Winnowing: Jade Novarino and Alix Ryan
February 7 – 28, 2021
Well Well Projects
8371 N Interstate Ave (by appointment)
Winnowing is a site-specific installation drawn from the long-term mail correspondence between artists Alix Ryan and Jade Novarino, reflecting on the materiality of time, space, and memory. This is the second exhibition at Well Well Projects, a new gallery located within the Disjecta Contemporary Art Center.

Laura Fritz: Mechanisms of Uncertainty
Lecture, February 11, 4 PM – 5:30 PM
University of Oregon
Click here to register.
Portland-based artist Laura Fritz explores the “cognition of uncertainty” in her work, which includes sculpture, video, and light. In this free virtual lecture, Fritz will consider the borders between science, nature and superstition, seeking understanding in the unknown by finding connections.

We Didn’t Arrive Here Alone
Screening; February 13, 2 PM – 5 PM
PICA
Free livestream on PICAtv.org
On February 13, PICA will live stream We Didn’t Arrive Here Alone, a program featuring US-based undocumented writers and poets discussing mental health topics. The event is free, but 100% of donations to this program will be given to Pueblo Unido and Voz Workers’ Rights Education Project. Guest curated and moderated by poet and speaker Yosimar Reyes and featuring Karla Cornejo Villavicencio, Jose Antonio Vargas, and Marcelo Hernandez Castillo, this event is presented in connection with PICA’s current exhibition, We Got Each Other’s Back, by Carlos Motta in collaboration with Heldáy de la Cruz, Julio Salgado, and Edna Vázquez.
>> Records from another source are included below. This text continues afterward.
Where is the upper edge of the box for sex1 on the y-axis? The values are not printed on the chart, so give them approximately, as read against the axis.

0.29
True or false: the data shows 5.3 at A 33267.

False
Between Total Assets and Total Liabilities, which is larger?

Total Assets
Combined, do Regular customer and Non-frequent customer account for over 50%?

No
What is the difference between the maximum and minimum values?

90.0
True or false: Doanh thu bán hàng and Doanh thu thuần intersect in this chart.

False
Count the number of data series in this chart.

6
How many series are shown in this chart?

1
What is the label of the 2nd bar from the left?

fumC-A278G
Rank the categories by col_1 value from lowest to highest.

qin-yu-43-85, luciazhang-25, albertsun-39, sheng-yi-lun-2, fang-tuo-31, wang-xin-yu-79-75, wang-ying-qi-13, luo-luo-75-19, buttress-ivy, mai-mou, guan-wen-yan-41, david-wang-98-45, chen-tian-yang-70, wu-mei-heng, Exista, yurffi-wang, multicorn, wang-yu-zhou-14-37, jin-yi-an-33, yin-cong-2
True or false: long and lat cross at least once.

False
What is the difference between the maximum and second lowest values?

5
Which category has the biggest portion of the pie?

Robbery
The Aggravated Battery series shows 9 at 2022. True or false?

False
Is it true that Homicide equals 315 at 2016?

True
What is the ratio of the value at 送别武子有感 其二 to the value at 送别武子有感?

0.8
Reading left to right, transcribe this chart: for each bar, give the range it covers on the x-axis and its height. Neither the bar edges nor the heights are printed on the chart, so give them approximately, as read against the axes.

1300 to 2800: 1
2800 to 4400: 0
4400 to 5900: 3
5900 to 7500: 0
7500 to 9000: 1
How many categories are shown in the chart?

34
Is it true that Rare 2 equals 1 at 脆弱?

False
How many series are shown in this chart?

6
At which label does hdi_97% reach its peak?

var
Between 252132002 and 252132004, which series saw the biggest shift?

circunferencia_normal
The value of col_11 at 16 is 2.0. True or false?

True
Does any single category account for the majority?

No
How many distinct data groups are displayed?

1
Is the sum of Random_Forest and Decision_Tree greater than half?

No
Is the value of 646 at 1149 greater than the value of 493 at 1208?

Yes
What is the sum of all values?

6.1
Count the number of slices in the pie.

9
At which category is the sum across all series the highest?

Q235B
Things I Have Seen and Don’t Remember: Shiela Laufer and Charlie Salas-Humara
January 22 – February 28, 2021
Nationale
15 SE 22nd Ave (Thurs-Mon 11-6, masks and distancing required)
Sheila Laufer and Charlie Salas-Humara cultivate an environment of comfort and calm with Things I Have Seen and Don’t Remember, an exhibition of paintings and monotypes. Salas-Humara buries meanings in his liminal-space paintings, while Laufer’s monotypes bear more resemblance to everyday objects and scenes, creating a serene balance that encourages introspection.

Shelley Turley: Sound of Silence
February 5 – March 27, 2021
Holding Contemporary
916 NW Flanders (by appointment on Fridays and Saturdays)
Shelley Turley’s paintings, ethereal and light-filled, contain serious themes of mourning, spirituality, and dislocation. The artist is inspired by vintage cookbooks, soap operas, pagan rituals, and more, infusing her works with feisty humor. Paintings for Sound of Silence were created during the pandemic and civil rights uprising, adding a layer of fantasy and spirituality during times of unrest.